** Stored data follows **

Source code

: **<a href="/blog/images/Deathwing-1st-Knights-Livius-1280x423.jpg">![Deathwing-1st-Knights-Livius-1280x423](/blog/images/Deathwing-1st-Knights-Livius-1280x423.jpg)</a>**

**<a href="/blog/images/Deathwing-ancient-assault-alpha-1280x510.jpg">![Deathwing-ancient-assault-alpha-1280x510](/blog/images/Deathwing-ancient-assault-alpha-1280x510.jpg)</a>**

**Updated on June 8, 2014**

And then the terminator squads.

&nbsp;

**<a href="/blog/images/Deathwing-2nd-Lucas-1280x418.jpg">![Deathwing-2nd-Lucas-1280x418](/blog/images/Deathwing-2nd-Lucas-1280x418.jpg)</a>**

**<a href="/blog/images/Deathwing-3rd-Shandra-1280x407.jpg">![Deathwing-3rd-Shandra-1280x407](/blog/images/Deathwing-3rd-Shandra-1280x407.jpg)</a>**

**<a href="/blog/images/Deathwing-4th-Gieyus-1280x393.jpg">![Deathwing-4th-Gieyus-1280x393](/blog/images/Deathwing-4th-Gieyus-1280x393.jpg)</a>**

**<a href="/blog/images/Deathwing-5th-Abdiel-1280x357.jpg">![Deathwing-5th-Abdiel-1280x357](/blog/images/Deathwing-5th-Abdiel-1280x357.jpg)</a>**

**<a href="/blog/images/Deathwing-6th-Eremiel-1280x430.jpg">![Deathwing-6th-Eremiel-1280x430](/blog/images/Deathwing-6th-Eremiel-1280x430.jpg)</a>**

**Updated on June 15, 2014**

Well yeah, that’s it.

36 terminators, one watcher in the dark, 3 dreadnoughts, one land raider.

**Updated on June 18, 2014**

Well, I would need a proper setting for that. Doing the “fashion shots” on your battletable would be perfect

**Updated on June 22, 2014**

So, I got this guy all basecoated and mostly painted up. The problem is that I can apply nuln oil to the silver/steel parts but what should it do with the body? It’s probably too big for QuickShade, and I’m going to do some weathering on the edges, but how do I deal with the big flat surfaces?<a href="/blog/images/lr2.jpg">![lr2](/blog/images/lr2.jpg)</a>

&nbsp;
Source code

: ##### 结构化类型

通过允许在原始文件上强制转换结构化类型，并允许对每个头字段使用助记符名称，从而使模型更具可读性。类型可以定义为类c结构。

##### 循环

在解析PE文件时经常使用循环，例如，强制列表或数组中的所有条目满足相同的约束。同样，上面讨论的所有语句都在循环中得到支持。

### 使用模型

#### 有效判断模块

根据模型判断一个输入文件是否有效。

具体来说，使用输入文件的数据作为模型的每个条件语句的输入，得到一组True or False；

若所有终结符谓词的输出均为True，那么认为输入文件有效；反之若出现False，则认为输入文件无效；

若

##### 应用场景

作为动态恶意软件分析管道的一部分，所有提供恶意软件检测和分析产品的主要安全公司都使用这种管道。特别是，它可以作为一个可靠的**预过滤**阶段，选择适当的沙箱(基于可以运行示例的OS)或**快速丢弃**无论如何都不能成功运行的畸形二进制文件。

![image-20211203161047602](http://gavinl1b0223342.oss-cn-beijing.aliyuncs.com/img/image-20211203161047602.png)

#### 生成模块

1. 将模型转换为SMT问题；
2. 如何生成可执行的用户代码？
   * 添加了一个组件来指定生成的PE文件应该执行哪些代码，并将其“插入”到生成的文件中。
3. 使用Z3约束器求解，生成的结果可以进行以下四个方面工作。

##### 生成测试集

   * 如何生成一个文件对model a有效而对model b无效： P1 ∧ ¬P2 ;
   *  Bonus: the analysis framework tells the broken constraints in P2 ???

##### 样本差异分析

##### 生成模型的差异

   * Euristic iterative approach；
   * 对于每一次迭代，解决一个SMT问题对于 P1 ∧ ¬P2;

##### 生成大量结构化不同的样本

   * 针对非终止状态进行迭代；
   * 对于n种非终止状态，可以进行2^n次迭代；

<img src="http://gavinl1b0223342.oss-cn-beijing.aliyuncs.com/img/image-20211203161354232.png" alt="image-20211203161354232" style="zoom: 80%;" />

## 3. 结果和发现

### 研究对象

** End of Stored data **

- **Task instructions**
Output every non-blank line of the material above as a Markdown table with two columns, No. and Line. Number the rows in order and put each line in the Line column.

- **Solution**
| No. | Line |
|---|---|
| 1 | Source code |
| 2 | : **<a href="/blog/images/Deathwing-1st-Knights-Livius-1280x423.jpg">![Deathwing-1st-Knights-Livius-1280x423](/blog/images/Deathwing-1st-Knights-Livius-1280x423.jpg)</a>** |
| 3 | **<a href="/blog/images/Deathwing-ancient-assault-alpha-1280x510.jpg">![Deathwing-ancient-assault-alpha-1280x510](/blog/images/Deathwing-ancient-assault-alpha-1280x510.jpg)</a>** |
| 4 | **Updated on June 8, 2014** |
| 5 | And then the terminator squads. |
| 6 | &nbsp; |
| 7 | **<a href="/blog/images/Deathwing-2nd-Lucas-1280x418.jpg">![Deathwing-2nd-Lucas-1280x418](/blog/images/Deathwing-2nd-Lucas-1280x418.jpg)</a>** |
| 8 | **<a href="/blog/images/Deathwing-3rd-Shandra-1280x407.jpg">![Deathwing-3rd-Shandra-1280x407](/blog/images/Deathwing-3rd-Shandra-1280x407.jpg)</a>** |
| 9 | **<a href="/blog/images/Deathwing-4th-Gieyus-1280x393.jpg">![Deathwing-4th-Gieyus-1280x393](/blog/images/Deathwing-4th-Gieyus-1280x393.jpg)</a>** |
| 10 | **<a href="/blog/images/Deathwing-5th-Abdiel-1280x357.jpg">![Deathwing-5th-Abdiel-1280x357](/blog/images/Deathwing-5th-Abdiel-1280x357.jpg)</a>** |
| 11 | **<a href="/blog/images/Deathwing-6th-Eremiel-1280x430.jpg">![Deathwing-6th-Eremiel-1280x430](/blog/images/Deathwing-6th-Eremiel-1280x430.jpg)</a>** |
| 12 | **Updated on June 15, 2014** |
| 13 | Well yeah, that’s it. |
| 14 | 36 terminators, one watcher in the dark, 3 dreadnoughts, one land raider. |
| 15 | **Updated on June 18, 2014** |
| 16 | Well, I would need a proper setting for that. Doing the “fashion shots” on your battletable would be perfect |
| 17 | **Updated on June 22, 2014** |
| 18 | So, I got this guy all basecoated and mostly painted up. The problem is that I can apply nuln oil to the silver/steel parts but what should it do with the body? It’s probably too big for QuickShade, and I’m going to do some weathering on the edges, but how do I deal with the big flat surfaces?<a href="/blog/images/lr2.jpg">![lr2](/blog/images/lr2.jpg)</a> |
| 19 | &nbsp; |
| 20 | Source code |
| 21 | : ##### 结构化类型 |
| 22 | 通过允许在原始文件上强制转换结构化类型，并允许对每个头字段使用助记符名称，从而使模型更具可读性。类型可以定义为类c结构。 |
| 23 | ##### 循环 |
| 24 | 在解析PE文件时经常使用循环，例如，强制列表或数组中的所有条目满足相同的约束。同样，上面讨论的所有语句都在循环中得到支持。 |
| 25 | ### 使用模型 |
| 26 | #### 有效判断模块 |
| 27 | 根据模型判断一个输入文件是否有效。 |
| 28 | 具体来说，使用输入文件的数据作为模型的每个条件语句的输入，得到一组True or False； |
| 29 | 若所有终结符谓词的输出均为True，那么认为输入文件有效；反之若出现False，则认为输入文件无效； |
| 30 | 若 |
| 31 | ##### 应用场景 |
| 32 | 作为动态恶意软件分析管道的一部分，所有提供恶意软件检测和分析产品的主要安全公司都使用这种管道。特别是，它可以作为一个可靠的**预过滤**阶段，选择适当的沙箱(基于可以运行示例的OS)或**快速丢弃**无论如何都不能成功运行的畸形二进制文件。 |
| 33 | ![image-20211203161047602](http://gavinl1b0223342.oss-cn-beijing.aliyuncs.com/img/image-20211203161047602.png) |
| 34 | #### 生成模块 |
| 35 | 1. 将模型转换为SMT问题； |
| 36 | 2. 如何生成可执行的用户代码？ |
| 37 |    * 添加了一个组件来指定生成的PE文件应该执行哪些代码，并将其“插入”到生成的文件中。 |
| 38 | 3. 使用Z3约束器求解，生成的结果可以进行以下四个方面工作。 |
| 39 | ##### 生成测试集 |
| 40 |    * 如何生成一个文件对model a有效而对model b无效： P1 ∧ ¬P2 ; |
| 41 |    *  Bonus: the analysis framework tells the broken constraints in P2 ??? |
| 42 | ##### 样本差异分析 |
| 43 | ##### 生成模型的差异 |
| 44 |    * Euristic iterative approach； |
| 45 |    * 对于每一次迭代，解决一个SMT问题对于 P1 ∧ ¬P2; |
| 46 | ##### 生成大量结构化不同的样本 |
| 47 |    * 针对非终止状态进行迭代； |
| 48 |    * 对于n种非终止状态，可以进行2^n次迭代； |
| 49 | <img src="http://gavinl1b0223342.oss-cn-beijing.aliyuncs.com/img/image-20211203161354232.png" alt="image-20211203161354232" style="zoom: 80%;" /> |
| 50 | ## 3. 结果和发现 |
| 51 | ### 研究对象 |